O carbono negro, o subproduto da fuligem da combustão incompleta de combustíveis fósseis, tornou-se um dos principais contribuintes para as mudanças climáticas e os impactos na saúde humana.
Pesquisadores da Universidade de Washington aplicaram uma análise que caracteriza o carbono negro com base em medições do Surface Particulate Array (SPARTAN), uma rede de medição global liderada pela McKelvey School of Engineering da universidade.
SÃO 38% MAIS ALTOS
O estudo concentrou-se nas concentrações atmosféricas de carbono negro no sul global, um grupo vagamente definido de países em desenvolvimento na África, Ásia, América Latina e Caribe. Os pesquisadores descobriram que as concentrações de carbono negro em áreas de baixa e média renda do sul global foram subestimadas em cerca de 38%.
O artigo foi publicado na revista Nature Communications.
A equipe realizou simulações usando dados do Community Emissions Data System, do Global Atmospheric Research Emissions Database e do Hemispheric Transport of Air Pollution Working Group. Usando o modelo comunitário de código aberto GEOS-Chem sobre a composição atmosférica, eles conseguiram estabelecer melhores conexões entre as emissões globais e as medições localizadas. Entretanto, a medição do carbono negro não é tão simples quanto parece, pois diferentes áreas dentro dessas zonas queimam diferentes materiais e combustíveis que contribuem para a formação do carbono negro, dificultando comparações justas.
QUEIMA DOMÉSTICA DE MADEIRA E CARVÃO VEGETAL
"Há diferentes atividades de combustão nessa região, como a queima doméstica de madeira e carvão para cozinhar e aquecer", explicou Yuxuan Ren, estudante de doutorado e principal autor do estudo, em um comunicado.
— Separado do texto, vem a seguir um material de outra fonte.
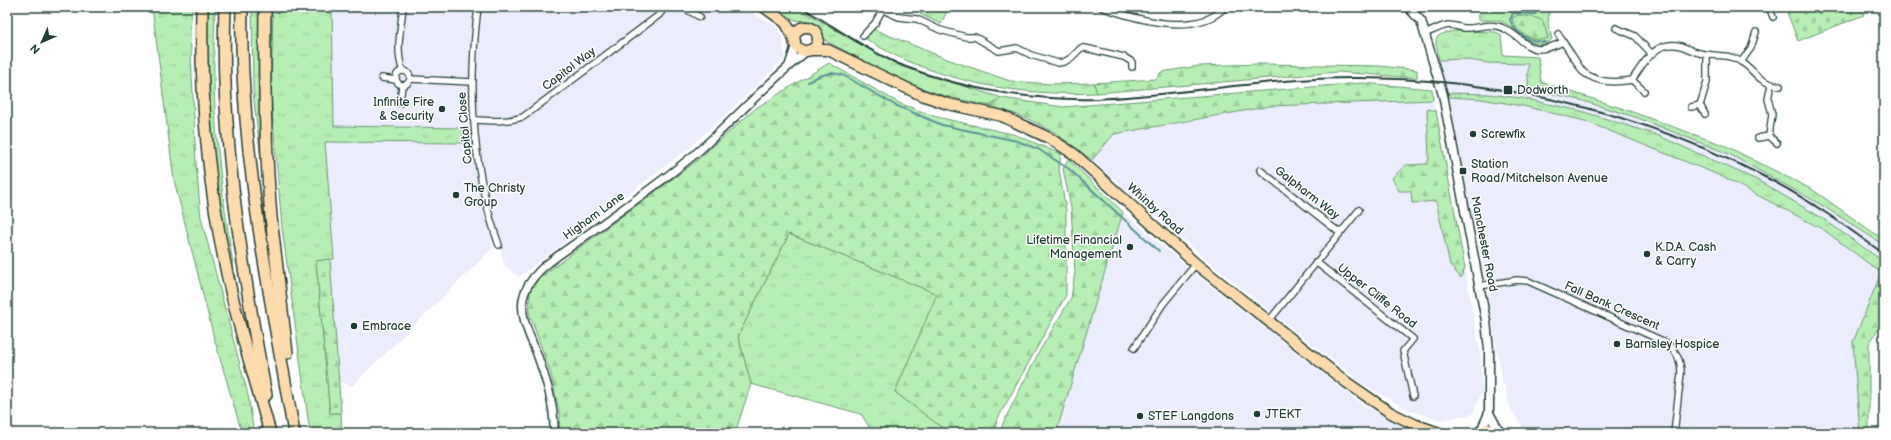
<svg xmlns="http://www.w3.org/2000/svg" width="1891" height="440" viewBox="0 0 1891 440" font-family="'Balsamiq Sans',sans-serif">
  <defs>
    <pattern id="grass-tufts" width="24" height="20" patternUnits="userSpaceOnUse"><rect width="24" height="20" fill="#b6efb3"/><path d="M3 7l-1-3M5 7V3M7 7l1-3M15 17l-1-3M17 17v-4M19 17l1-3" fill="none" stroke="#9cce9b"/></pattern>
    <pattern id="forest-firs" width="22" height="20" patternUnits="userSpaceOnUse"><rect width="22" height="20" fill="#b6efb3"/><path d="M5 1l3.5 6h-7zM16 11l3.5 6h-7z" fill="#9cce9b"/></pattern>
    <pattern id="cemetery-stones" width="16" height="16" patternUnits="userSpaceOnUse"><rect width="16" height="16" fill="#b6efb3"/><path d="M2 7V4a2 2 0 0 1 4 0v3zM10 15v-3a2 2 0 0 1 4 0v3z" fill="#9cce9b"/></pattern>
  </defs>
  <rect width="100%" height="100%" fill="#fff"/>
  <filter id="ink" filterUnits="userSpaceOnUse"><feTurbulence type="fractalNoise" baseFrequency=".025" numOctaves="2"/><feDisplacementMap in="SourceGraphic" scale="8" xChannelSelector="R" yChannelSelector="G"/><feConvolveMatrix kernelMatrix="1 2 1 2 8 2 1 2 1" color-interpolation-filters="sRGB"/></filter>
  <g filter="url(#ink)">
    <g fill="#ecedfc">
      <polygon points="332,7 740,7 775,25 783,39 785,59 688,149 519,277 504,265 499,245 494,247 352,386 339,382 330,259 334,259 325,142 463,143 463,128 334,126"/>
      <polygon points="1462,59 1487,63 1529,64 1528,88 1580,100 1638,118 1729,154 1820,204 1878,241 1884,245 1884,262 1822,218 1757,180 1657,135 1581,111 1521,98 1488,94 1448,93 1438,60"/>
      <polygon points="1449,97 1481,99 1523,106 1585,121 1721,176 1824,230 1881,273 1853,342 1860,433 1526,433 1511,409 1502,379 1486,284"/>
      <polygon points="1433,100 1480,350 1482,391 1473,414 1440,420 1409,410 1364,385 1274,315 1202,256 1092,160 1114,134 1271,106"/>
      <polygon points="1123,212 1203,280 1362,404 1415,433 1056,433"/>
    </g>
    <g fill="url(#grass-tufts)" stroke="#6a9674" fill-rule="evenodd">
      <polygon points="152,7 192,7 190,31 196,163 201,218 248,395 254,433 242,433 214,338 174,180"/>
      <path d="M206,7H215C214,41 213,76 215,110C218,168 227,226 236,283L234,284L225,242L210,139Z"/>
      <polygon points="252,7 260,7 267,208 253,93"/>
      <polygon points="273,7 332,7 334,126 463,128 463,143 325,142 334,259 316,261 330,413 341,413 342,433 310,433 282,228 271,98"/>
      <polygon points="772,7 797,7 856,42 900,66 1002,98 990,106 935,94 889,74 826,41 818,28 807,21 795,20"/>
      <polygon points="922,7 949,7 941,24 920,14"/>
      <path d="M1478,8L1549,11L1548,25L1552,39C1537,57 1514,26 1501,21C1495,19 1486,21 1479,20ZM1518,15L1543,21L1548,38Z"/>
      <path d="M873,29L947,59L1010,81L1050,84L1094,83L1097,93C1030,96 964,86 903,59C889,53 876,45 863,37Z"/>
      <path d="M1455,31L1496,32L1501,35L1503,55L1538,57L1541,82L1624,109L1726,146L1813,190L1884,240V245L1820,204L1729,154L1638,118L1580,100L1528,88V64L1487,63L1462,59L1439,60C1436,40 1429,35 1455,31Z"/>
      <polygon points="1448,93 1488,94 1521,98 1581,111 1657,135 1757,180 1822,218 1884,262 1884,275 1824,230 1721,176 1585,121 1523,106 1481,99 1449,97"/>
      <polygon points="789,234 938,294 895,392 949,433 873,433 861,414 751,384 738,336"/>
    </g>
    <g fill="url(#forest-firs)" stroke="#6a9674">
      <path d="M1518,15C1527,17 1535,16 1543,21L1548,38C1535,43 1515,33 1512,18Z"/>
      <polygon points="829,63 899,103 937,117 1016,135 1061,154 1059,169 1066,211 1066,295 997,420 994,433 949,433 895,392 937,294 789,234 738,336 751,384 735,433 559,433 560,416 551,374 529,313 530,291 539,278 695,162 756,108"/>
      <polygon points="1260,64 1379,66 1417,70 1417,78 1338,72 1097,93 1094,83 1156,79 1161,72 1199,66"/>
      <polygon points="1362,83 1432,89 1433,100 1271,106 1114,134 1092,160 1054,132 1024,117 990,106 1002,98 1063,107"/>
      <polygon points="1427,109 1436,111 1465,268 1461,278 1450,265 1436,201 1412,203 1411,191 1399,191 1392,178 1406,165 1427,164 1429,158"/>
      <polygon points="1068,159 1123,212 1056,433 1001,433 1003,423 1039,352 1071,298 1075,272 1071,208 1063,169"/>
      <polygon points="330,259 341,413 330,413 316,261"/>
      <polygon points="1881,273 1884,275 1884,320 1869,344 1869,433 1860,433 1853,342"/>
    </g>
    <polygon fill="url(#cemetery-stones)" stroke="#6a9674" points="1785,7 1860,7 1864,15 1798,41"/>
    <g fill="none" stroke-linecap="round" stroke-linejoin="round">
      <g stroke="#599498" stroke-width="2">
        <path d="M1537,12L1535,14L1513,13L1510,20C1515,34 1531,42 1545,42"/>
        <polyline points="808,82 819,76 831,73 843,75 895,105 942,125 1017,141 1038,149 1069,169 1159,251"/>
      </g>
      <g stroke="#1f3d34" stroke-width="8">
        <g id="minor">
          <path d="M478,7C468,87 471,168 499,245"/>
          <polyline points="682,7 700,17"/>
          <path d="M1101,7C1135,19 1196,38 1225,7"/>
          <polyline points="1769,7 1773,17"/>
          <polyline points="883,10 899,17 917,19 940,30 966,37 975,37 999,51 1017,48 1031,55 1058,63 1064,62 1071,58 1081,48 1085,48 1124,57 1132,62 1132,67"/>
          <polyline points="1616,28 1635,36 1651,53"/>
          <path d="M1425,34C1432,31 1441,26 1448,25C1454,25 1458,27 1464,28C1476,29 1491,22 1503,28C1530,41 1526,59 1563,42"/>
          <path d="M1558,34L1583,72C1598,83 1614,83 1632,80L1644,91"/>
          <polyline points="863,36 875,23 884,7"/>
          <polyline points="1741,62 1751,48 1756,32"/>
          <circle cx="403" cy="78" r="7"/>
          <path d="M403,71C395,51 401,28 403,7"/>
          <polyline points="382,78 396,80"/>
          <polyline points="410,79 472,82"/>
          <path d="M1632,80C1644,63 1656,39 1681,46C1689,49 1696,53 1704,54C1719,57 1725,53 1740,61C1757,71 1755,82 1780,86"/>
          <polyline points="400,103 402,85"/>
          <polyline points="1700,105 1707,82 1707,55"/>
          <polyline points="1691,107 1700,105 1705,114"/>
          <path d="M474,120C491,121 507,122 523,117L659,15L665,7"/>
          <polyline points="1769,136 1772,114 1768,99 1771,85"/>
          <polyline points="1758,138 1769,136 1777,143"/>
          <polyline points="1260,170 1340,233"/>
          <polyline points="1316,262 1413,339 1403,351 1413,396"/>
          <path d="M1479,286L1517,280L1528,281L1665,342C1676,350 1681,359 1681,373L1674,433"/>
          <polyline points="1268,322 1359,210"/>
          <polyline points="1134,348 1163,304 1196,264"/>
        </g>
      </g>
      <g stroke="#1f3d34" stroke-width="10">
        <g id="tertiary">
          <polyline points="789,65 796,44"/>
          <path d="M554,433C555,406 546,379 537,354C530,336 520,318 523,299C528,272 560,255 580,240C620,210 663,182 701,149C737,117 769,81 807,51"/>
        </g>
      </g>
      <g stroke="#1f3d34" stroke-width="11">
        <g id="secondary">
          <polyline points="1410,7 1410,9 1421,21 1443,95 1486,321 1489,350 1489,413 1481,431"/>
          <polyline points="1489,413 1500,433"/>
        </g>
      </g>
      <g stroke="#1f3d34" stroke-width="13">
        <g id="trunk">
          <polyline points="764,7 786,23 795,41"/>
          <circle cx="806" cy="39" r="12"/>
          <polyline points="810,50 828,50 919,94 948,104 1002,116 1049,138 1074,154 1196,264 1346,382 1391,413 1416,425 1439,433"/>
          <polyline points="1478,433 1488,429 1499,433"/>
        </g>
      </g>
      <g stroke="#1f3d34" stroke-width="14">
        <g id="motorway">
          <path d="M202,7C200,101 209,195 230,287C241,336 257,384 270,433"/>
          <path d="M225,7C220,139 242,266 266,395"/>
          <path d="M242,7C241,44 243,82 246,119C255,225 276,329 294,433"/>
          <path d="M265,7C264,77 265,147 271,217C276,263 282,308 287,353"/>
        </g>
      </g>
      <use href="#minor" stroke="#fff" stroke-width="5.5"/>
      <use href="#tertiary" stroke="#fff" stroke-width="7"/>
      <use href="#secondary" stroke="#fff" stroke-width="8"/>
      <use href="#trunk" stroke="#fedbac" stroke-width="10"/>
      <use href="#motorway" stroke="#fedbac" stroke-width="11"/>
      <path stroke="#1f3d34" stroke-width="2" d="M801,7C835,27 869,52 906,67C966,90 1033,101 1097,99C1185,95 1272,77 1360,78C1503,79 1642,113 1769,179C1810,200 1847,227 1884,254"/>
    </g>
  </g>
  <g fill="#1f3d34" stroke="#fff" stroke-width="1.5">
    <rect x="1503" y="85" width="10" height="10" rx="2"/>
    <circle cx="442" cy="109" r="4"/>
    <circle cx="1473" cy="134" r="4"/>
    <rect x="1459" y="167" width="8" height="8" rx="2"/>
    <circle cx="456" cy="195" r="4"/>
    <circle cx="1130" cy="247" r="4"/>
    <circle cx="1647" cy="254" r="4"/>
    <circle cx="354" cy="326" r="4"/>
    <circle cx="1617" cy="344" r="4"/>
    <circle cx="1257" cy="414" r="4"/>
    <circle cx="1140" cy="416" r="4"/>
  </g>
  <g text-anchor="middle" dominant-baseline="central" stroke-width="3" stroke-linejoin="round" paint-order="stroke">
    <g font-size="12" fill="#1f3d34" stroke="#fff">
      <text transform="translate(569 69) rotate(-37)">Capitol Way</text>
      <text transform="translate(465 128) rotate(-95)">Capitol Close</text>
      <text transform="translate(1307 193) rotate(38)">Galpharm Way</text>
      <text transform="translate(1155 209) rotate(42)">Whinby Road</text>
      <text transform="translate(594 216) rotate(-36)">Higham Lane</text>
      <text transform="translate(1484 244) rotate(79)">Manchester Road</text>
      <text transform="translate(1377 296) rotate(38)">Upper Cliffe Road</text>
      <text transform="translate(1612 306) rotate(24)">Fall Bank Crescent</text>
    </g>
    <g font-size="12" fill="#1f3d34" stroke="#fff" text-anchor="start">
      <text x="1517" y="90">Dodworth</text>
      <text x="434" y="102" text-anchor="end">Infinite Fire<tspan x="434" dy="14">&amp; Security</tspan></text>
      <text x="1481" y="134">Screwfix</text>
      <text x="1471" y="164">Station<tspan x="1471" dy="14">Road/Mitchelson Avenue</tspan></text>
      <text x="464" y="188">The Christy<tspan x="464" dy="14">Group</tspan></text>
      <text x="1122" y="240" text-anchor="end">Lifetime Financial<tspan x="1122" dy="14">Management</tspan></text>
      <text x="1655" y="247">K.D.A. Cash<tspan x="1655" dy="14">&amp; Carry</tspan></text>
      <text x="362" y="326">Embrace</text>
      <text x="1625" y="344">Barnsley Hospice</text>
      <text x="1265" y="414">JTEKT</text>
      <text x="1148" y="416">STEF Langdons</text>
    </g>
  </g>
  <rect width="1891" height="440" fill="none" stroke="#fff" stroke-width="24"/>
  <rect x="12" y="12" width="1867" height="416" fill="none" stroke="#1f3d34" stroke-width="1.5" filter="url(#ink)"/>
  <g transform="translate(42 42) rotate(225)" stroke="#ffffff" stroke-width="3" paint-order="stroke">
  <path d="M0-3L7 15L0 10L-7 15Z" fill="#1f3d34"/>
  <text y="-6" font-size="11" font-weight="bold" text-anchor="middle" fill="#1f3d34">N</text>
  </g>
</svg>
Os desenvolvedores de inventários de emissões resumirão a quantidade total de combustível usado de todas essas fontes e estimarão a emissão total de carbono negro no ar. Ao comparar diferentes estudos de diferentes regiões, é difícil estimar as emissões dessas fontes difusas e ineficientes, o que pode levar a um certo grau de parcialidade. Acreditamos que esse seja o principal motivo da subestimação do carbono negro.
As maiores subestimações foram encontradas em várias regiões: Daca (Bangladesh), onde a queima de resíduos agrícolas, resíduos de colheitas, lenha e esterco de vaca, bem como fornos de tijolos mal regulamentados, contribuem para as emissões de carbono negro; Adis Abeba (Etiópia), onde as emissões de carbono negro são provenientes de veículos pesados a diesel e da queima de madeira como combustível; Ilorin, Nigéria, que tem uma infraestrutura de petróleo e gás mal regulamentada; Cidade do México; Abu Dhabi, Emirados Árabes Unidos; Bujumbura, Burundi, que depende de geradores a diesel e parafina; e Kanpur, Índia.
Ren observou que a subestimação nesses locais tem relevância global. "A subestimação generalizada de duas a quatro vezes do carbono negro em locais em Bangladesh, Etiópia, Nigéria e México sugere que o efeito radiativo e os impactos à saúde do carbono negro podem ser maiores do que o esperado, destacando a importância contínua dos esforços de mitigação do carbono negro, com possíveis benefícios para o clima e a saúde que justificam mais pesquisas", disse ele.